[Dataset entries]
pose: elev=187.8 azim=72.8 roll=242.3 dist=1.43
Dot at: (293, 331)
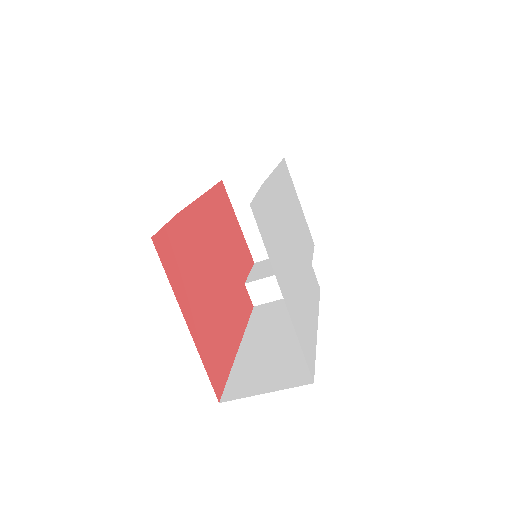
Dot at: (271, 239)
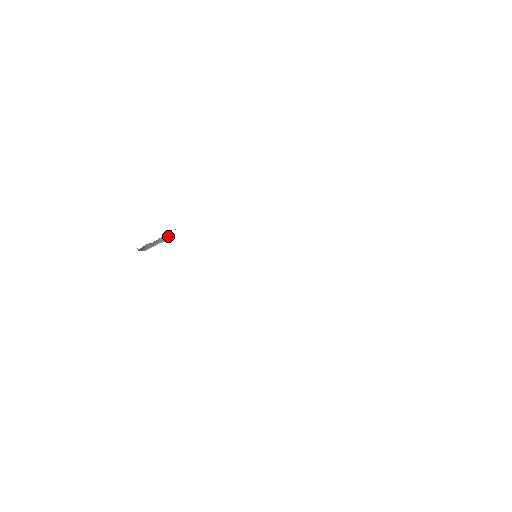
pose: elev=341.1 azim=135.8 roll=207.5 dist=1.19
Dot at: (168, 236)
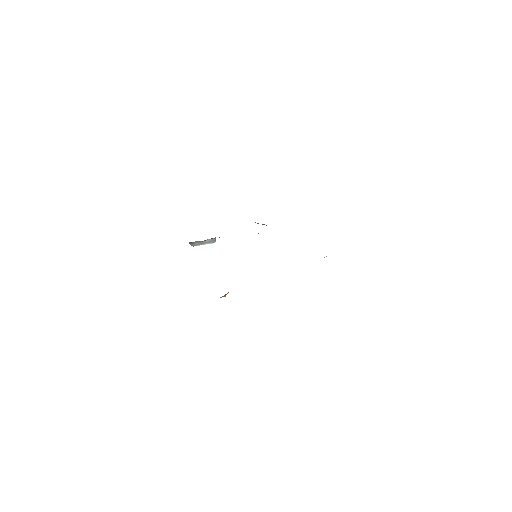
Dot at: (212, 240)
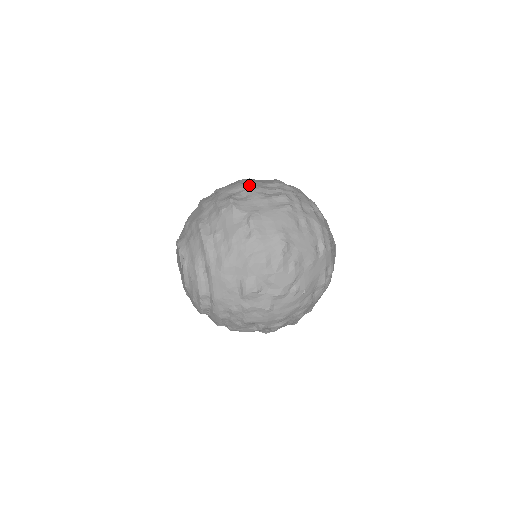
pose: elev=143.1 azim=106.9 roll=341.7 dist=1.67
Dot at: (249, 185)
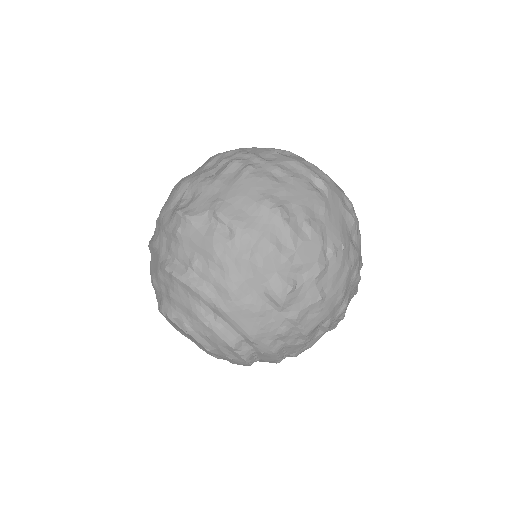
Dot at: (185, 182)
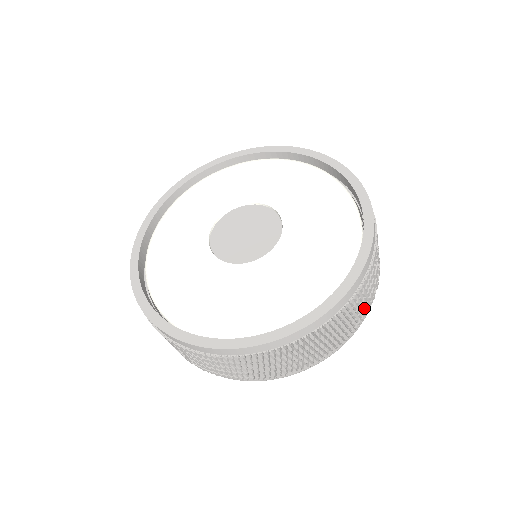
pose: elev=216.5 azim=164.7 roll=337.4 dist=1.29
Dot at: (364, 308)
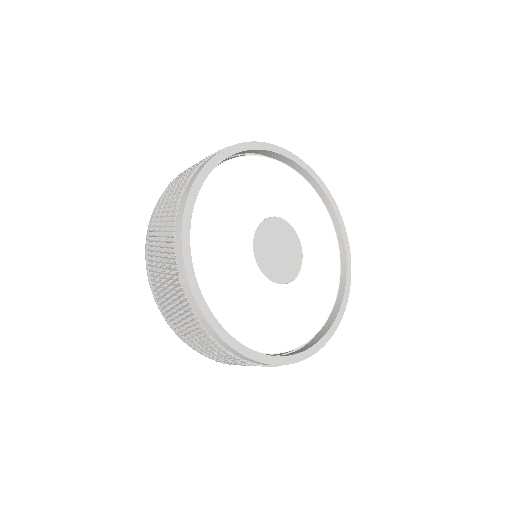
Dot at: occluded
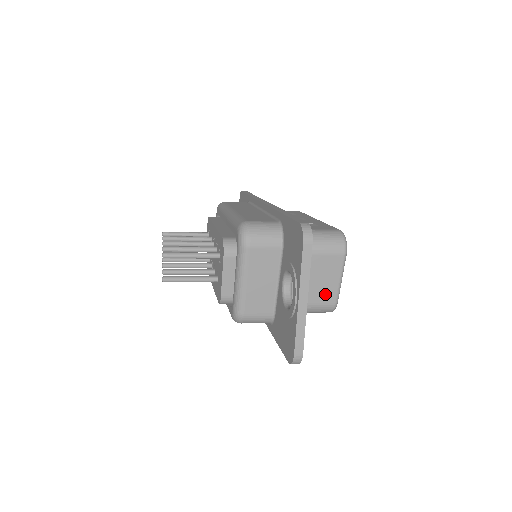
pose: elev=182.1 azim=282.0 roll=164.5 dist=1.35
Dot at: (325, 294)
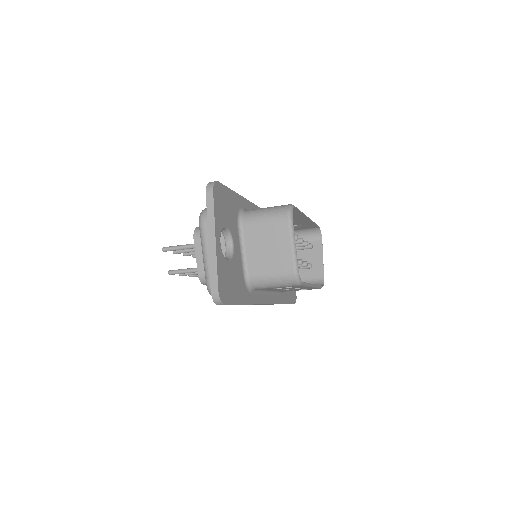
Dot at: (281, 262)
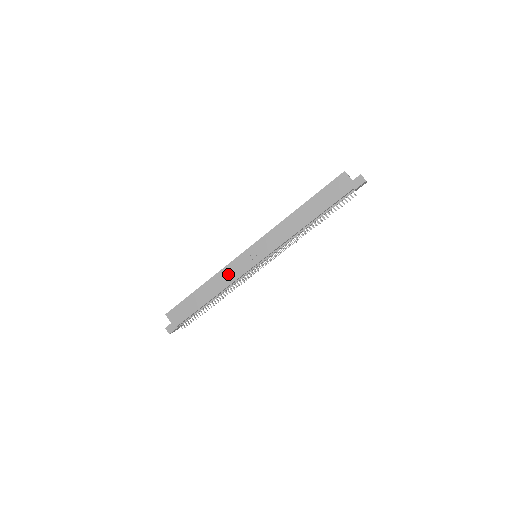
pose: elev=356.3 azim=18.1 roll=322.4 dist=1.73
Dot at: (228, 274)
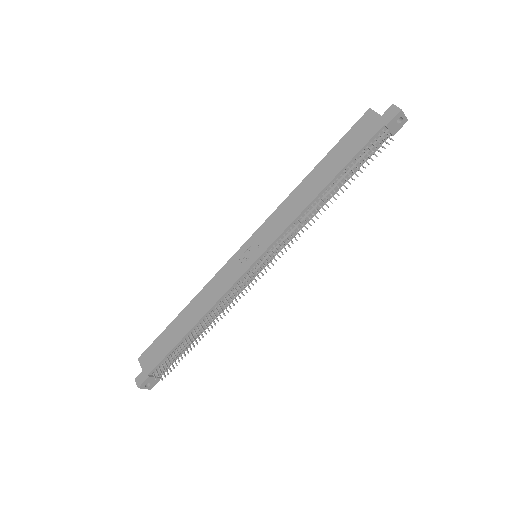
Dot at: (217, 285)
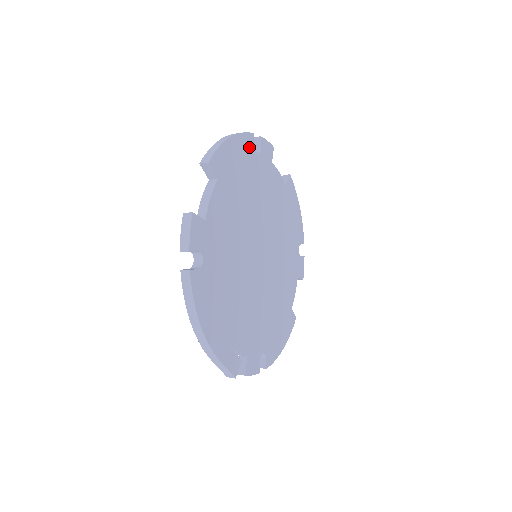
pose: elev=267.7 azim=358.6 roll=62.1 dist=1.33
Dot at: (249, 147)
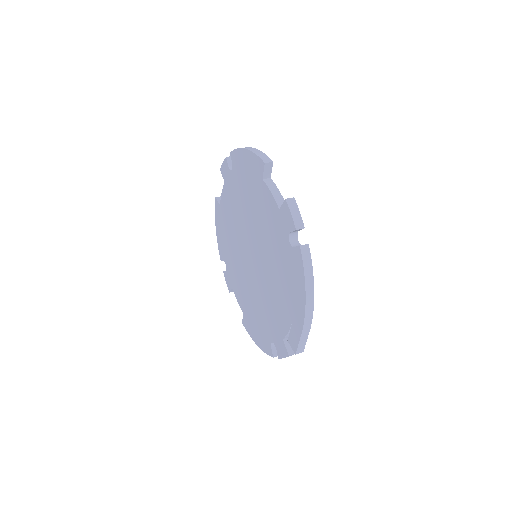
Dot at: occluded
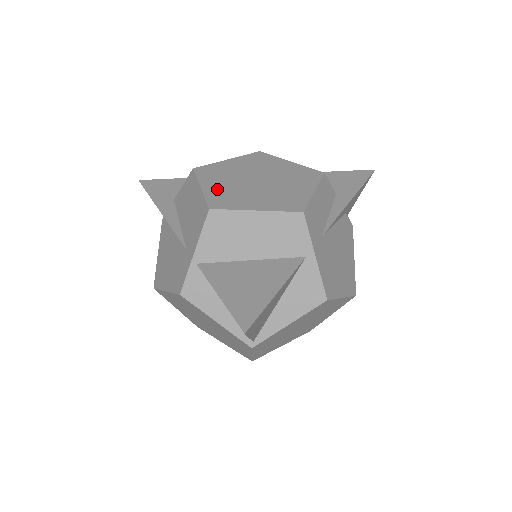
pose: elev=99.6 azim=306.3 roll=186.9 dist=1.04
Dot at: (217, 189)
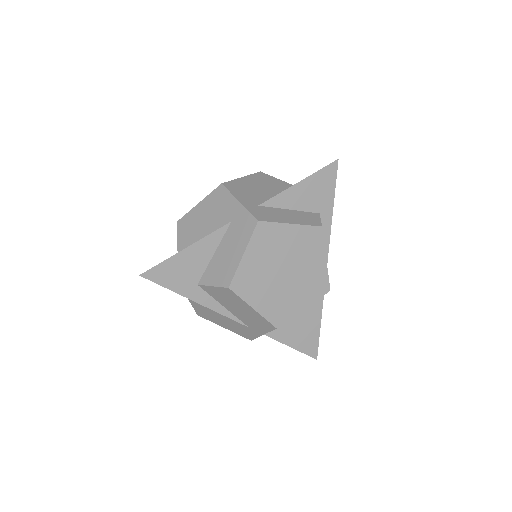
Dot at: (266, 304)
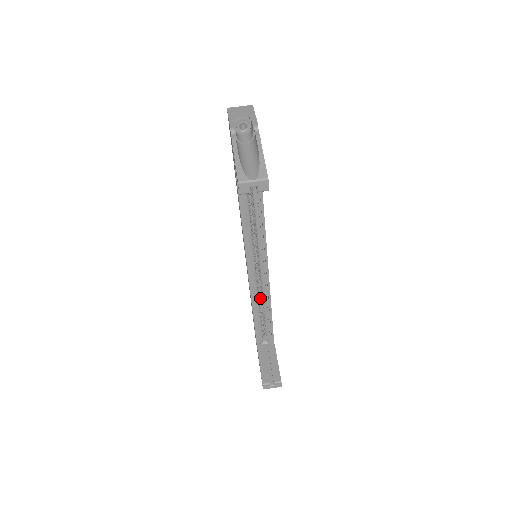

### [Task]
Copy out all of the records above word for word, omitting the pictures.

### [Expected answer]
pose: elev=187.8 azim=72.8 roll=242.3 dist=1.43
Dot at: (293, 331)
Dot at: (271, 239)
pose: elev=341.1 azim=135.8 roll=207.5 dist=1.19
Dot at: (168, 236)
Dot at: (212, 240)
pose: elev=143.1 azim=106.9 roll=341.7 dist=1.67
Dot at: (249, 185)
Dot at: (185, 182)
pose: elev=216.5 azim=164.7 roll=337.4 dist=1.29
Dot at: (364, 308)
Dot at: occluded
pose: elev=182.1 azim=282.0 roll=164.5 dist=1.35
Dot at: (325, 294)
Dot at: (281, 262)
pose: elev=356.3 azim=18.1 roll=322.4 dist=1.73
Dot at: (228, 274)
Dot at: (217, 285)
pose: elev=267.7 azim=358.6 roll=62.1 dist=1.33
Dot at: (249, 147)
Dot at: occluded
pose: elev=99.6 azim=306.3 roll=186.9 dist=1.04
Dot at: (217, 189)
Dot at: (266, 304)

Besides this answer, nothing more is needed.